Return the passage on dissertations and doctoral capstones word for word, in full.

EXTRACT TO READ ::
++++

If you’ve been researching doctoral degrees, you may notice that virtually all PhD programs require a dissertation, while professional doctorates may require a doctoral project, much like Capella University’s Doctoral Capstone Experience.

While dissertations are fairly common, what is a doctoral capstone, and what’s the difference between the two?


Dissertation and Doctoral Capstone: Commonalities

All doctoral programs prepare students to apply research skills in the workplace and community.

Completing either a dissertation or a professional capstone requires intense preparation and a strong foundation in research. Both culminate in a final document that’s publication-ready and demonstrates academic rigor.


Learn more about the differences between a PhD and a professional doctorate. 


Dissertation and Doctoral Capstone: Differences

The dissertation always results in the traditional five-chapter written document.

The doctoral capstone is presented in two parts:

  • A deliverable, which could be a portfolio, a paper of publishable length, or a product such as a change management plan, policy manual, software, or curriculum.
  • A final report, which describes the creation of the deliverable and the learning that supports it.


Additionally, the focus for each is different.

  • A dissertation is an original contribution to the body of academic literature and theory in the field. It addresses a research problem, or a gap in existing research, that will contribute to the knowledge base of the discipline. At Capella, a PhD dissertation involves a quest for new knowledge that is intended to solve a real-world problem and be relevant to the field.

++++

(Stored entries)
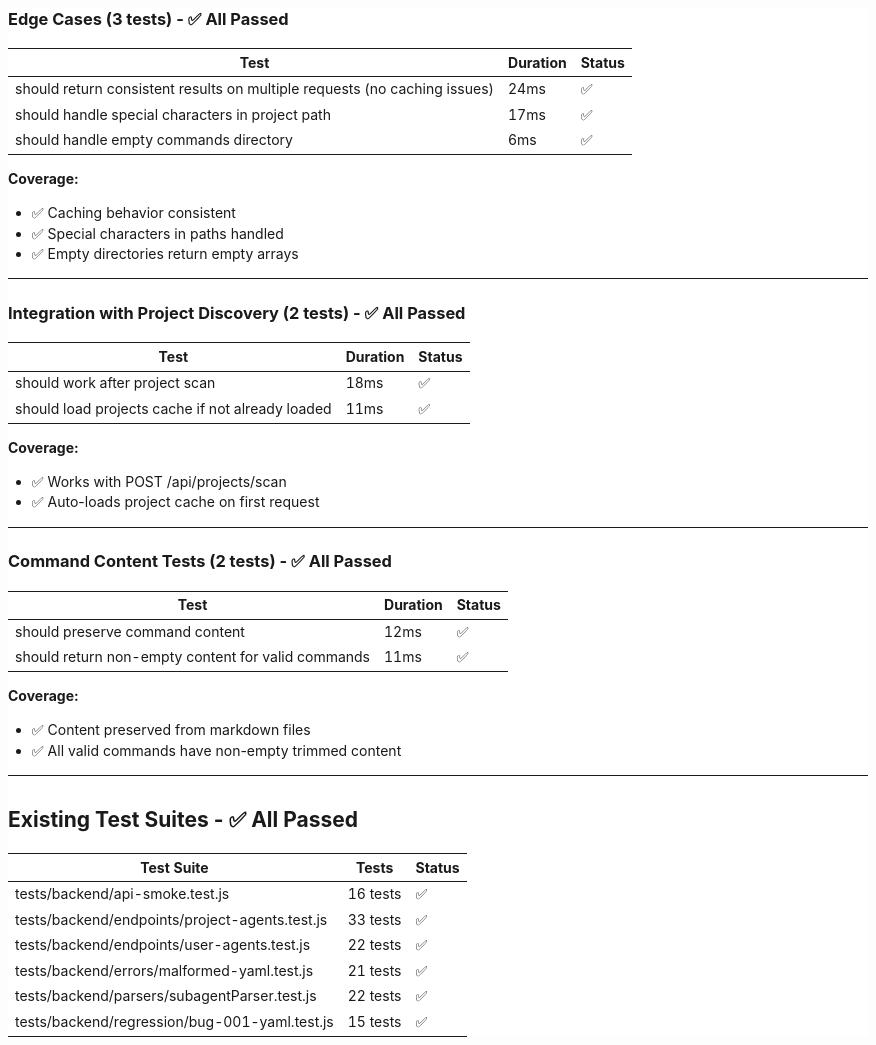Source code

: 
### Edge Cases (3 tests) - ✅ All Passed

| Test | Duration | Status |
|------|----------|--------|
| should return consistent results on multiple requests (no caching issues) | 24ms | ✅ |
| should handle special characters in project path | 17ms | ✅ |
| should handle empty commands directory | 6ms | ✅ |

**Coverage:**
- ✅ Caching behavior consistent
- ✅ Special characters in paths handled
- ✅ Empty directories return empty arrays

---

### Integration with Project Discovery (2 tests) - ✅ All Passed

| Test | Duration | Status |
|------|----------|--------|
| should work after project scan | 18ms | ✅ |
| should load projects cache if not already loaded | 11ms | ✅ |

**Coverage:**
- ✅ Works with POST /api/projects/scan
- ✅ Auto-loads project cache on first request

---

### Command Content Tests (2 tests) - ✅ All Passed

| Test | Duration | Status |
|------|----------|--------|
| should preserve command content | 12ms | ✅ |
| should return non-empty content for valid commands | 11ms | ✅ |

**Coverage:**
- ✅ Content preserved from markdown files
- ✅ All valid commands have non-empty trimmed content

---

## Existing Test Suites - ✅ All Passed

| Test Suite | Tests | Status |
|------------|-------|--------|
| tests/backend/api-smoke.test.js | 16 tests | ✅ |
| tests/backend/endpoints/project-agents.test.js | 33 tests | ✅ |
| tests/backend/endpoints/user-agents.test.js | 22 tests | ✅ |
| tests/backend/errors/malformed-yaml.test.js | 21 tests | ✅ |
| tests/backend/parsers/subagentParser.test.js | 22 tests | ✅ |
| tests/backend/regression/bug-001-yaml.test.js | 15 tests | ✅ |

++++

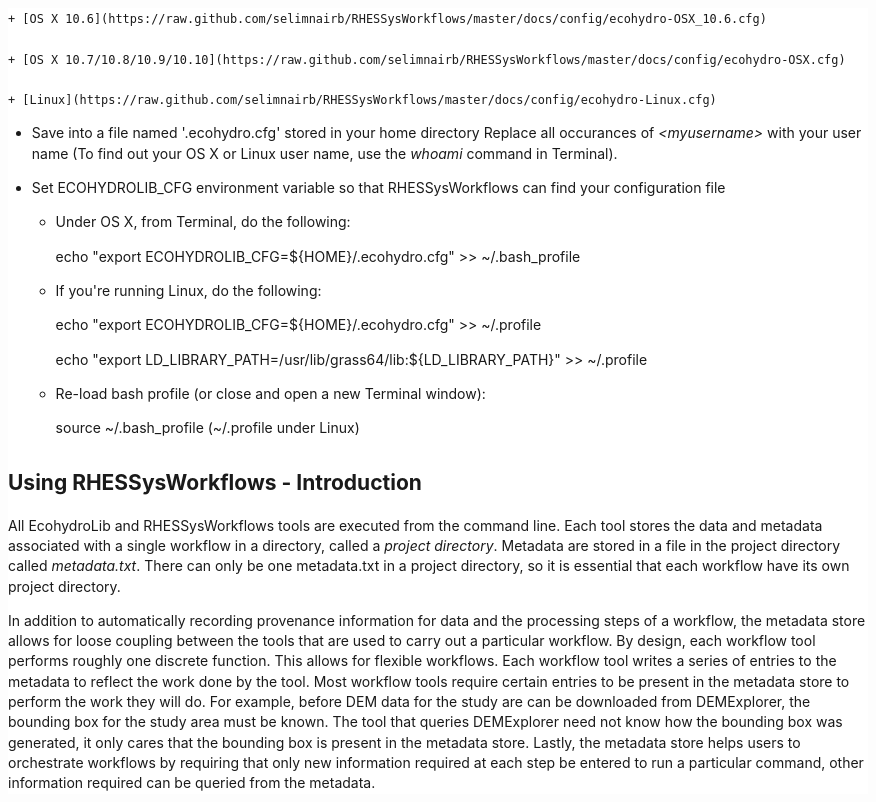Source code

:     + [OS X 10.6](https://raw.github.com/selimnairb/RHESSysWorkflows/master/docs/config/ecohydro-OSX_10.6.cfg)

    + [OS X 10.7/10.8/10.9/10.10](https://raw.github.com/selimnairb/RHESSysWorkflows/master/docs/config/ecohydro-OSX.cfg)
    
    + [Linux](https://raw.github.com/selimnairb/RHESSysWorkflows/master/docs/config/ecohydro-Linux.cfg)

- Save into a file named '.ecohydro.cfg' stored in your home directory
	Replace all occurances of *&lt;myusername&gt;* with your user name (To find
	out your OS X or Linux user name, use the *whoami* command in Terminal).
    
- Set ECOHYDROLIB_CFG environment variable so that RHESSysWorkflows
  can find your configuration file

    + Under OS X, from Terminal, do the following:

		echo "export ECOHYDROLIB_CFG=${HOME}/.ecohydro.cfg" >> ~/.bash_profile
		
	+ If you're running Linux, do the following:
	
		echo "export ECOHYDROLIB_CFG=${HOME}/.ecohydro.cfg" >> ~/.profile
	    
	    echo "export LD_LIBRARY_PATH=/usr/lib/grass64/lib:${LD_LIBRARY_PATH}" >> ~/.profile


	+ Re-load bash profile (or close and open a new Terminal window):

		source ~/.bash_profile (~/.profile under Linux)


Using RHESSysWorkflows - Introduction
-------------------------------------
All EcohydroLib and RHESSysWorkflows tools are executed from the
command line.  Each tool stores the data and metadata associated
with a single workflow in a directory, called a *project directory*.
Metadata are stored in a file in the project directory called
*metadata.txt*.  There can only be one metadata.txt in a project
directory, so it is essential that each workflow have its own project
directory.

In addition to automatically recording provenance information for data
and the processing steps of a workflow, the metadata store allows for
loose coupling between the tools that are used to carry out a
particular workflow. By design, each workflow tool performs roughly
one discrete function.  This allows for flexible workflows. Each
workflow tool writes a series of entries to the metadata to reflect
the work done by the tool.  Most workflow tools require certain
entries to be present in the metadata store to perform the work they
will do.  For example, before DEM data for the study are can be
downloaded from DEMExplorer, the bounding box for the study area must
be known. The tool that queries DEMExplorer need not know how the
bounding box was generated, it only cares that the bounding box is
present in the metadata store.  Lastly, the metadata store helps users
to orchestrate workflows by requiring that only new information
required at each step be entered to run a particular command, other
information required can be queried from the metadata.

++++

SOLUTION TO THIS EXERCISE ::
If you’ve been researching doctoral degrees, you may notice that virtually all PhD programs require a dissertation, while professional doctorates may require a doctoral project, much like Capella University’s Doctoral Capstone Experience.

While dissertations are fairly common, what is a doctoral capstone, and what’s the difference between the two?


Dissertation and Doctoral Capstone: Commonalities

All doctoral programs prepare students to apply research skills in the workplace and community.

Completing either a dissertation or a professional capstone requires intense preparation and a strong foundation in research. Both culminate in a final document that’s publication-ready and demonstrates academic rigor.


Learn more about the differences between a PhD and a professional doctorate. 


Dissertation and Doctoral Capstone: Differences

The dissertation always results in the traditional five-chapter written document.

The doctoral capstone is presented in two parts:

  • A deliverable, which could be a portfolio, a paper of publishable length, or a product such as a change management plan, policy manual, software, or curriculum.
  • A final report, which describes the creation of the deliverable and the learning that supports it.


Additionally, the focus for each is different.

  • A dissertation is an original contribution to the body of academic literature and theory in the field. It addresses a research problem, or a gap in existing research, that will contribute to the knowledge base of the discipline. At Capella, a PhD dissertation involves a quest for new knowledge that is intended to solve a real-world problem and be relevant to the field.